Edith Gibson’s short essay about Gego is interesting because it explains the connections, and lack of dependence, between Gego’s prints, drawings on paper, and three-dimensional works. Gibson focuses on the lines (in Gego’s drawings) that she projects from the support into the surrounding space, as in the case of her Gran Reticulárea 1969 and, later on, in her astonishing Dibujos sin papel, the elimination of the support, and the importance of shadows on paper.

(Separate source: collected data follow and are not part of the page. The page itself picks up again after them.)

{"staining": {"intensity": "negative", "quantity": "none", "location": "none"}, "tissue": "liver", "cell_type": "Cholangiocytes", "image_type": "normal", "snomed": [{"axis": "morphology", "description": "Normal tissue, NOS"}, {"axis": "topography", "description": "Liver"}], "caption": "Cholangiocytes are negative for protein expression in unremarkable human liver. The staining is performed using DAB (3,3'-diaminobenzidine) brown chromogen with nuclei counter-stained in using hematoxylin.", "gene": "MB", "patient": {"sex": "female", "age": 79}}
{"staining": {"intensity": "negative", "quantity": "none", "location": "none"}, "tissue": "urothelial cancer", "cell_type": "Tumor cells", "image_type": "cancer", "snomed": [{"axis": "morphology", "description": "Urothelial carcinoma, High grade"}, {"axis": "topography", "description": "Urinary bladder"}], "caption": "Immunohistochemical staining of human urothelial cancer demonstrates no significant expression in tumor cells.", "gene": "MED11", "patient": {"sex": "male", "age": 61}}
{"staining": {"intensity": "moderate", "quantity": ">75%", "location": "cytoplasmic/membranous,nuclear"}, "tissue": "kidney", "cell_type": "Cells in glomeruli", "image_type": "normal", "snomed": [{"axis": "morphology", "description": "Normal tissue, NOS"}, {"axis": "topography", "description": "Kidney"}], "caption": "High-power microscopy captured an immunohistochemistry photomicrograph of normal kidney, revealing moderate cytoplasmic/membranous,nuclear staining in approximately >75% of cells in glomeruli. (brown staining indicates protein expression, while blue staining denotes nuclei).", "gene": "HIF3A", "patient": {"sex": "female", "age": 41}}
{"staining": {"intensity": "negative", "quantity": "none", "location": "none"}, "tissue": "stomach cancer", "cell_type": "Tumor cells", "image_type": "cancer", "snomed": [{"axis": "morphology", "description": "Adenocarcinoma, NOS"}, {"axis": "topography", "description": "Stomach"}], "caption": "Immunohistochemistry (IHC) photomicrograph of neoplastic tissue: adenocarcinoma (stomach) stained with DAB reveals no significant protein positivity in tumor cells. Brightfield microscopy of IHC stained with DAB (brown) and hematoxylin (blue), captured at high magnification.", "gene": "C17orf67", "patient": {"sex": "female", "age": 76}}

Regarding the work Reticulárea, see the review published in La Religión in 1969, “Reticulárea: ambiente de Gego inaugura hoy el Museo” [doc. no. 1158935]; the article published in El Nacional in the same year when the piece was originally installed, “Reticulárea: redes metálicas de Gego en un ambiente del museo” [doc. no. 1159960]; the article published in El Diario de Caracas in 1981, “Gego y sus telas de araña” [doc. no. 1148090]; the salon notes from the GAN (Galería de Arte Nacional, Caracas), “Gego, Reticulárea: exposición permanente” [doc. no. 1159255]; and the most recent anthology of that pioneering work, titled “Desenredando la red;” see Untangling the Web: Gego’s Reticulárea, an Anthology of Critical Response (The Museum of Fine Arts, Houston, 2013), organized by María Elena Huizi and Ester Crespin; edited by Mari Carmen Ramírez (MFAH) and Melina Kervandjian (ICAA).